Biden accused Trump of wasting an opportunity, saying his tariffs were less effective than they could have been because he did little to nurture strategic industries in the U.S., unlike the current administration, which has promoted significant investment through legislation including the Chips Act and the Inflation Reduction Act. “My predecessor promised increased American exports and boosted manufacturing,” the president said. “But he did neither. He failed.”

The tariff conundrum: Some critics of the Biden tariff decision echoed earlier complaints about the Trump tariffs, including the charge that they function as a tax on consumers that will delay the implementation of much-needed environmental policies and technologies. “This is horrible news for American consumers and a major setback for clean energy,” said Jared Polis, the Democratic governor of Colorado. “Tariffs are a direct, regressive tax on Americans and this tax increase will hit every family.”

But some on both the left and the right said tariffs are needed to protect U.S. participation in the industries that will define the future.

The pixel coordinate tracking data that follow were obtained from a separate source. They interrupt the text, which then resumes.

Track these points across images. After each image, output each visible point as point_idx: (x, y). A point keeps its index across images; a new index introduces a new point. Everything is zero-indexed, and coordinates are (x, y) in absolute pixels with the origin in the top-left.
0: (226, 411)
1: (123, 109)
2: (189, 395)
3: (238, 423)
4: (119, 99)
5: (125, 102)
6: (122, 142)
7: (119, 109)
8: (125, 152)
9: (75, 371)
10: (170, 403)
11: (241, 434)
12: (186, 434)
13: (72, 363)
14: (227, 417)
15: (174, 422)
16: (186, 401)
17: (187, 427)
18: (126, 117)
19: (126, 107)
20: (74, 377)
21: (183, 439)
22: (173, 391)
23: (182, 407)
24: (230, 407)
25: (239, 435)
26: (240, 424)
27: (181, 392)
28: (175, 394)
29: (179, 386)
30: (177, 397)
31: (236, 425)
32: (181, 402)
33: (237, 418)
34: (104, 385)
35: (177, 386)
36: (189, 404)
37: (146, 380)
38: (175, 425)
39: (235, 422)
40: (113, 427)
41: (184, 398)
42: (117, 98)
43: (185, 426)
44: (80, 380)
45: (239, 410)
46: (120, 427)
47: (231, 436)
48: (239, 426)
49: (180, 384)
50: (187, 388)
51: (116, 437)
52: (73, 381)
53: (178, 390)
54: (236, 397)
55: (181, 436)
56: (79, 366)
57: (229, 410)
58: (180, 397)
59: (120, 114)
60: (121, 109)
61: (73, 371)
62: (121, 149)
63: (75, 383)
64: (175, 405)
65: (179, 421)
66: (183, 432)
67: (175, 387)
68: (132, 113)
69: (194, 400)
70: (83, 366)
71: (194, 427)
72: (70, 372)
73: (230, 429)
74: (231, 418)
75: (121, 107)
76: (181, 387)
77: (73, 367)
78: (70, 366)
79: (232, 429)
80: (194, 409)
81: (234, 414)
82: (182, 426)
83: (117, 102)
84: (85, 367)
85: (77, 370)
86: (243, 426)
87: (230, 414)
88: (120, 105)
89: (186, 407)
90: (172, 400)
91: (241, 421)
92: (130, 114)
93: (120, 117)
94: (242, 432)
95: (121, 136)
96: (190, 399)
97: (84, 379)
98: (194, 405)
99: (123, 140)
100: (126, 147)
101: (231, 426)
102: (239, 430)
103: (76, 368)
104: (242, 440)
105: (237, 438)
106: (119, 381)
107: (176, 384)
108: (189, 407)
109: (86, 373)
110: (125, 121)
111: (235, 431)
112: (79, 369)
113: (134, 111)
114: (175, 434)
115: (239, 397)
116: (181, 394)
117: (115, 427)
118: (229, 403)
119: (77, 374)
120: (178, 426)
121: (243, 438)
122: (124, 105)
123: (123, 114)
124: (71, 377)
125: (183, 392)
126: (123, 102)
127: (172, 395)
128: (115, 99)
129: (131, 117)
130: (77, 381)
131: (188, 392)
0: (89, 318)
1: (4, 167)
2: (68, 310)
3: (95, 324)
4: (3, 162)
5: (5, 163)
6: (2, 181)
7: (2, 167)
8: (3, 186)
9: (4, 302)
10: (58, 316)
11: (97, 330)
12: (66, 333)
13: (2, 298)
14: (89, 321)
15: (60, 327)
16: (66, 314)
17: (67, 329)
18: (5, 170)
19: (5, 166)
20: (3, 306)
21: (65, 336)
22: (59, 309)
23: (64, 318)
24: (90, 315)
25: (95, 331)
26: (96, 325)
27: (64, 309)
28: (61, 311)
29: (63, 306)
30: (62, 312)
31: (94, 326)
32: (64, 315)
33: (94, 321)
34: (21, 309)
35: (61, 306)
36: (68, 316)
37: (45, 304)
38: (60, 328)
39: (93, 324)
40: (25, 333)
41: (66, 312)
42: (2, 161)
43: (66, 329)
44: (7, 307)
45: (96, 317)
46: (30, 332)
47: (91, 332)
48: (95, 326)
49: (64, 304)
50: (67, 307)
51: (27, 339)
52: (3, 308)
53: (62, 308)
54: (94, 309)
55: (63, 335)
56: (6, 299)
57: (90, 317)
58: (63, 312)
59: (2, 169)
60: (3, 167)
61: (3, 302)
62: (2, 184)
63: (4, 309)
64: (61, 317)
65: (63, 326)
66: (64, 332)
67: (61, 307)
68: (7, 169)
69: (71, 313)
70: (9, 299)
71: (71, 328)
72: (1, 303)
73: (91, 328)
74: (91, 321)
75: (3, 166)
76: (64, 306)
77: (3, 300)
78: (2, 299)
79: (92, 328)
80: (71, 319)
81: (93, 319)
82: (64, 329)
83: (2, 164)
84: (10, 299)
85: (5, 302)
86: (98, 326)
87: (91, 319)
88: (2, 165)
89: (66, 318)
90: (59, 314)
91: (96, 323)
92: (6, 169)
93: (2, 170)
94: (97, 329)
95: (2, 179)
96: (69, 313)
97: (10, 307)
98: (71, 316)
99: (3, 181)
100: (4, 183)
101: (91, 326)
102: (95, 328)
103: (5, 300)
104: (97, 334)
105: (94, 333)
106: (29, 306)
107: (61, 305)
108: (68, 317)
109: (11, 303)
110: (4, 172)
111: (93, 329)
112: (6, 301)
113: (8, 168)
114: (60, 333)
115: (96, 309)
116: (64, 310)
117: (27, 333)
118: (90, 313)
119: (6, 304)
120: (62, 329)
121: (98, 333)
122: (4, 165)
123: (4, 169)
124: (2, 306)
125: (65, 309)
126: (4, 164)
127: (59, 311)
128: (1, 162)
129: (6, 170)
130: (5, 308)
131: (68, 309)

David Dayen, executive editor of progressive magazine The American Prospect, said that Biden’s effort at industrial policy makes the tariffs a necessity, at least in the short run. “[I]f you’re the White House, and you’ve just committed hundreds of billions of taxpayer dollars to creating a homegrown electric-vehicle industry and an entire ecosystem of batteries and minerals around it, you might want to make sure that commitment doesn’t go completely to waste,” he wrote.

Still, tariffs alone won’t create the businesses of the future. “Domestic auto producers have to rise to the moment,” Dayen said. If the industries protected by tariffs fail to invest properly and use them instead to simply raise prices and collect larger profits, then the policy could end up hurting U.S. consumers while acting as a drag on global economic growth.